Set down each of the records below exactly as it reads. No pictures go into the copy.

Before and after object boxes
= = = = =
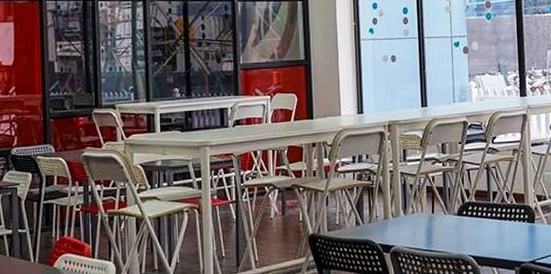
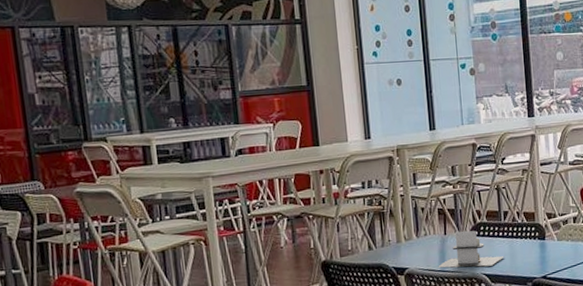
napkin holder: none [424,210,492,248] -> present [438,231,504,268]

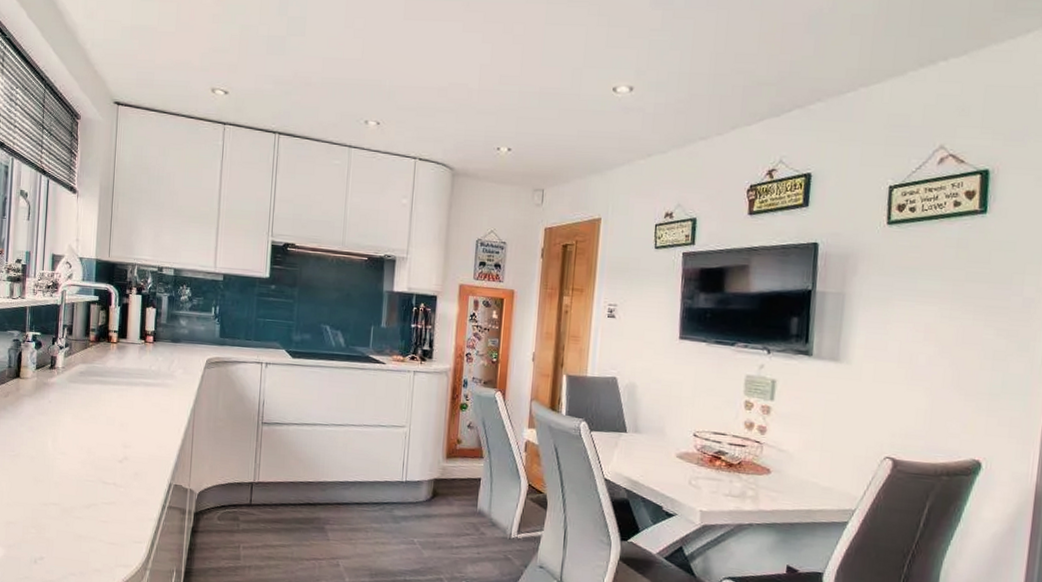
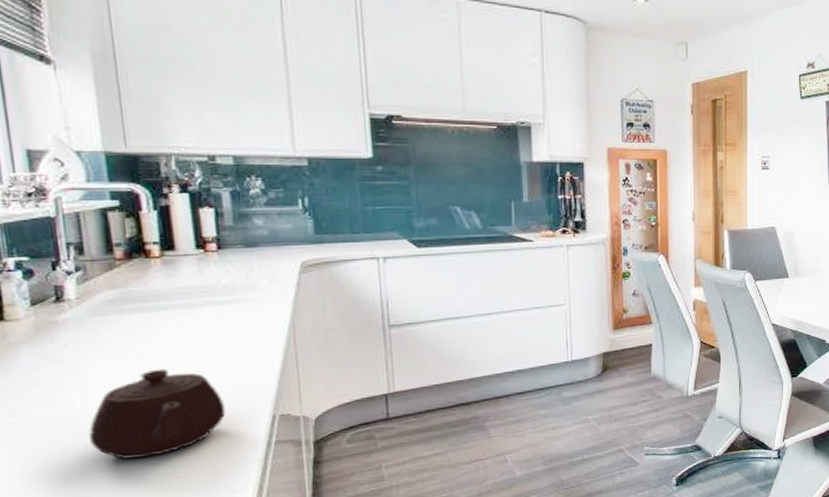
teapot: none [52,430,140,501] -> present [88,368,226,459]

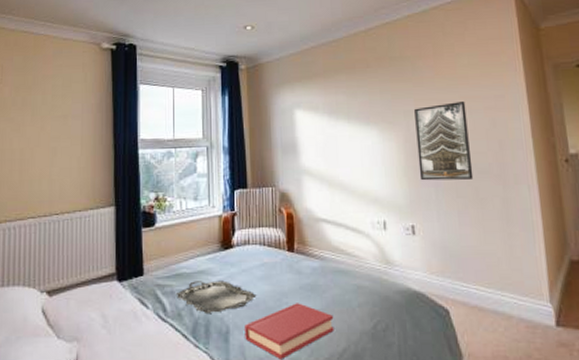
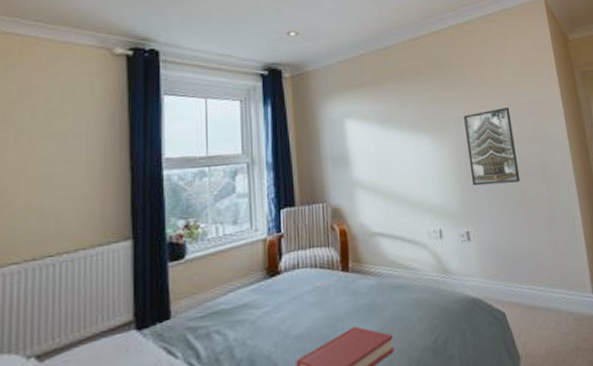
serving tray: present [175,280,257,313] -> none [212,312,309,353]

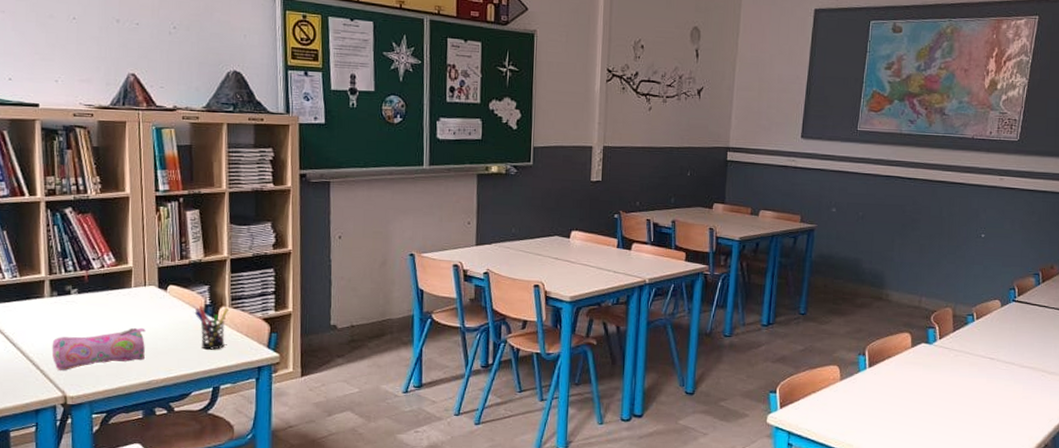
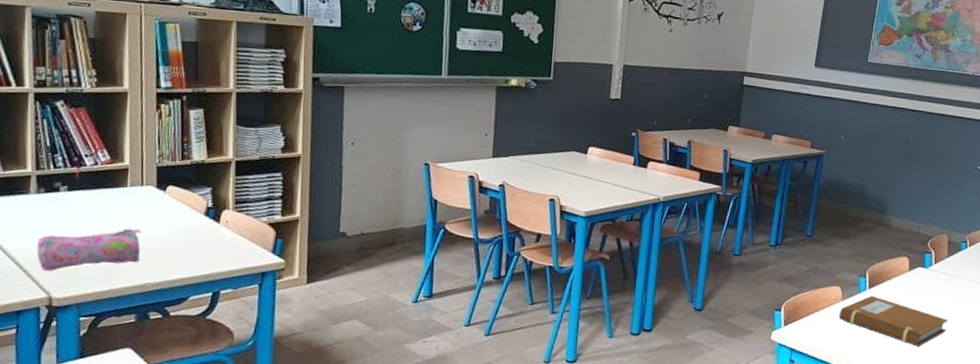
pen holder: present [194,305,229,350] -> none [195,207,232,254]
notebook: none [837,374,957,427] -> present [838,295,948,347]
= = = = =
Response to the task:
napkin holder: none [424,210,492,248] -> present [438,231,504,268]

teapot: none [52,430,140,501] -> present [88,368,226,459]

serving tray: present [175,280,257,313] -> none [212,312,309,353]

pen holder: present [194,305,229,350] -> none [195,207,232,254]
notebook: none [837,374,957,427] -> present [838,295,948,347]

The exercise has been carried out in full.